Weak housing data has decreased the likelihood of an interest rate rise when the Reserve Bank of Australia (RBA) meets next week, but the cost of financing property is still likely to rise, and soon.
Media conjecture and economic commentary in recent weeks has pointed to another rise in the official cash rate when the RBA meets on Tuesday October 5.
A slump in house prices however, as well as an ongoing decline in building approvals, has placed pressure on the central bank to leave the cash rate on hold.
According to the Sydney Morning Herald, financial markets have cut the odds of a rate rise to 50 per cent, compared to 65 per cent on Wednesday.
“The recent conjecture that Australia faces a burning requirement for an imminent rate hike has got way ahead of itself,” Housing Industry Association (HIA) chief economist Harley Dale commented yesterday.

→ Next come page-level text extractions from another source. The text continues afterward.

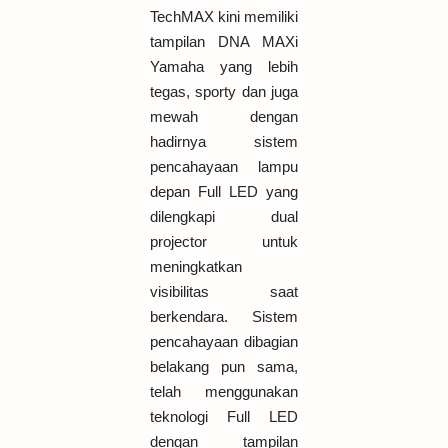
TechMAX kini memiliki
tampilan DNA MAXi
Yamaha yang lebih
tegas, sporty dan juga
mewah dengan
hadirnya sistem
pencahayaan lampu
depan Full LED yang
dilengkapi dual
projector untuk
meningkatkan
visibilitas saat
berkendara. Sistem
pencahayaan dibagian
belakang pun sama,
telah menggunakan
teknologi Full LED
dengan tampilan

“Building approvals, new home sales, and new home lending figures are unequivocally pointing to renewed weakness in home building… and that’s with interest rates remaining at their current levels.”
But while the exact itinerary of the RBA’s rate hikes remains uncertain, the consensus is the cash rate will continue to rise.
Westpac chief economist Matthew Hassan recently told First Property Buyer the cash rate was likely reach 5 per cent by September next year with variable mortgage rates to reach 8.15 per cent.
Furthermore, many analysts are expecting the major banks to increase home loan interest rates out of step with the RBA.
Chris Williams, an analyst with UBS, told The Daily Telegraph today he expected the RBA to lift the cash rate by 0.25 per cent on Tuesday, with the banks likely to “piggyback” that rise with an extra 0.15 per cent.
Dean Rushton, CEO of brokerage group Loan Market, said the group considered that at least one of the majors would move out of sync with the RBA “at some stage”.
With this in mind, it’s important that potential home buyers take into account the current rate cycle and be prepared that taking on a (variable rate) mortgage now will require larger repayments as interest rates rise.